Les locaux de l’agence principale de la BCEAO à Bamako, au Mali, ont abrité, le vendredi 20 décembre 2024, la 4ᵉ session ordinaire du conseil des ministres de l’Union économique et monétaire ouest-africaine (UEMOA). Ainsi, au titre de la Commission de l’UEMOA, le conseil s’est penché sur le guide méthodologique définissant les modalités d’élaboration et de calcul de l’Indice harmonisé des prix à la consommation (IHPC) au sein des États membres. L’IHPC base 100 en 2023 est désormais le nouvel instrument officiel de mesure de l’inflation dans la zone UEMOA, en remplacement de l’IHPC base 100 en 2014. Ce changement permet à la zone UEMOA de se conformer aux dernières normes internationales en matière d’indice des prix à la consommation et de mieux prendre en compte les habitudes actuelles de consommation des ménages dans la mesure de l’inflation.

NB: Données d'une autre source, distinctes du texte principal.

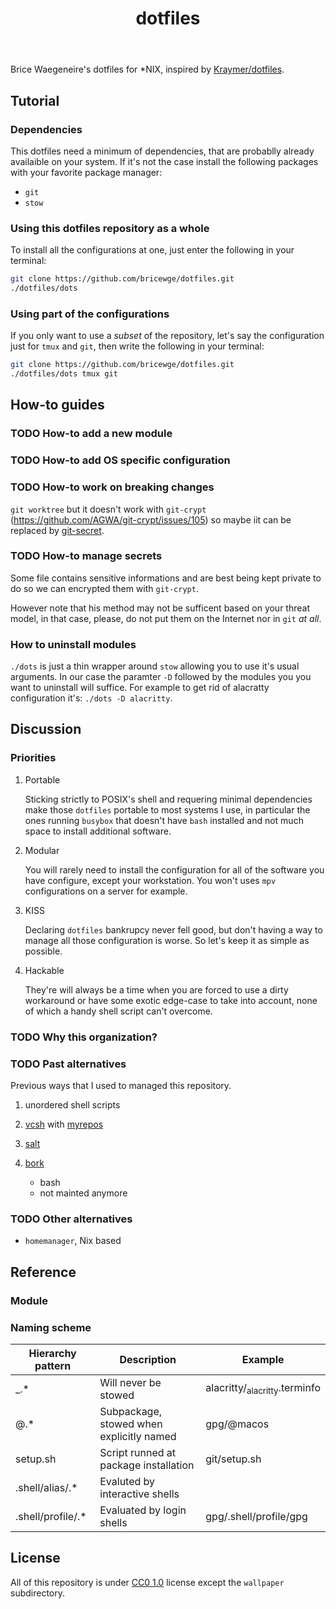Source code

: #+TITLE: dotfiles
Brice Waegeneire's dotfiles for *NIX, inspired by [[https://github.com/Kraymer/F-dotfiles][Kraymer/dotfiles]].

** Tutorial
*** Dependencies
This dotfiles need a minimum of dependencies, that are probablly already
availaible on your system. If it's not the case install the following packages
with your favorite package manager:
- =git=
- =stow=

*** Using this dotfiles repository as a whole
To install all the configurations at one, just enter the following in your terminal:
#+BEGIN_SRC sh
  git clone https://github.com/bricewge/dotfiles.git
  ./dotfiles/dots
#+END_SRC

*** Using part of the configurations
If you only want to use a /subset/ of the repository, let's say the
configuration just for =tmux= and =git=, then write the following in your
terminal:
#+BEGIN_SRC sh
  git clone https://github.com/bricewge/dotfiles.git
  ./dotfiles/dots tmux git
#+END_SRC

** How-to guides
*** TODO How-to add a new module
*** TODO How-to add OS specific configuration
*** TODO How-to work on breaking changes
~git worktree~ but it doesn't work with ~git-crypt~
(https://github.com/AGWA/git-crypt/issues/105) so maybe iit can be replaced by
[[https://github.com/sobolevn/git-secret][git-secret]].
*** TODO How-to manage secrets
Some file contains sensitive informations and are best being kept private to do
so we can encrypted them with ~git-crypt~.

However note that his method may not be sufficent based on your threat model,
in that case, please, do not put them on the Internet nor in ~git~ /at all/.
*** How to uninstall modules
~./dots~ is just a thin wrapper around ~stow~ allowing you to use it's usual
arguments. In our case the paramter ~-D~ followed by the modules you you want to
uninstall will suffice. For example to get rid of alacratty configuration it's:
~./dots -D alacritty~.
** Discussion
*** Priorities
**** Portable
Sticking strictly to POSIX's shell and requering minimal dependencies make those
~dotfiles~ portable to most systems I use, in particular the ones running
~busybox~ that doesn't have ~bash~ installed and not much space to install
additional software.
**** Modular
You will rarely need to install the configuration for all of the software you
have configure, except your workstation. You won't uses ~mpv~ configurations on
a server for example.
**** KISS
Declaring ~dotfiles~ bankrupcy never fell good, but don't having a way to manage
all those configuration is worse. So let's keep it as simple as possible.
**** Hackable
They're will always be a time when you are forced to use a dirty workaround or
have some exotic edge-case to take into account, none of which a handy shell
script can't overcome.
*** TODO Why this organization?
*** TODO Past alternatives
Previous ways that I used to managed this repository.
**** unordered shell scripts
**** [[https://github.com/RichiH/vcsh][vcsh]] with [[https://github.com/RichiH/myrepos][myrepos]]
**** [[https://github.com/saltstack/salt][salt]]
**** [[https://github.com/mattly/bork][bork]]
- bash
- not mainted anymore
*** TODO Other alternatives

- =homemanager=, Nix based
** Reference
*** Module
*** Naming scheme
| Hierarchy pattern | Description                              | Example                       |
|-------------------+------------------------------------------+-------------------------------|
| _.*               | Will never be stowed                     | alacritty/_alacritty.terminfo |
| @.*               | Subpackage, stowed when explicitly named | gpg/@macos                    |
| setup.sh          | Script runned at package installation    | git/setup.sh                  |
| .shell/alias/.*   | Evaluted by interactive shells           |                               |
| .shell/profile/.* | Evaluated by login shells                | gpg/.shell/profile/gpg        |

** License
All of this repository is under [[https://creativecommons.org/publicdomain/zero/1.0/][CC0 1.0]] license except the =wallpaper= subdirectory.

Toujours au compte de la Commission, le budget des organes de l’UEMOA pour l’exercice 2025 se chiffre à 149,6 milliards FCFA en recettes et en dépenses, contre 142 milliards FCFA pour celui de 2024, soit une hausse de 5,3 %. Ce budget, adopté par le conseil, couvre les activités d’amorçage de la mise en œuvre du nouveau plan stratégique de la Commission, dénommé Impact 2030, visant essentiellement à accroître la performance de la Commission de l’UEMOA et l’impact de ses interventions sur les populations des États membres.
Croissance du PIB projetée à 6,3 % pour 2025 : des perspectives économiques favorables pour la sous-région
En outre, l’évolution récente de la situation économique de la zone, empreinte de satisfaction, a fait l’objet d’examen par les ministres. Il en ressort qu’en 2024, le rythme de progression de l’activité économique a connu une accélération. De 5,3 % en 2023, le PIB de la zone est ressorti à 6 % en 2024 et progressera pour s’établir à 6,3 % en 2025. Une accélération qui serait imputable à la bonne tenue des productions agricoles, extractives et manufacturières, ainsi qu’aux activités commerciales et financières. Quant au taux d’inflation, comparativement à son niveau en 2023, il s’est stabilisé à 4,1 % entre le deuxième et le troisième trimestre de l’année 2024.
Par ailleurs, pour le compte de la Banque ouest-africaine de développement (BOAD), plusieurs décisions importantes ont été prises, dont l’approbation des perspectives financières actualisées 2025-2029 de la Banque. Aussi, les ministres ont validé la note relative à la levée des immunités et privilèges de la BOAD dans le cadre de la mise en place d’une cinquième ligne de crédit de la KfW en faveur de la Banque, destinée au financement des micros, petites et moyennes entreprises, ainsi que celle relative à la levée des immunités et privilèges de la BOAD dans le cadre de l’octroi à la Banque d’un concours conjoint de l’Agence japonaise de coopération internationale (JICA) et d’un consortium de banques commerciales. Le conseil a également approuvé les résultats de l’appel d’offres pour la sélection du commissariat aux comptes de la BOAD au titre des exercices 2025 à 2027 et la proposition de création d’une fondation d’entreprise par la Banque.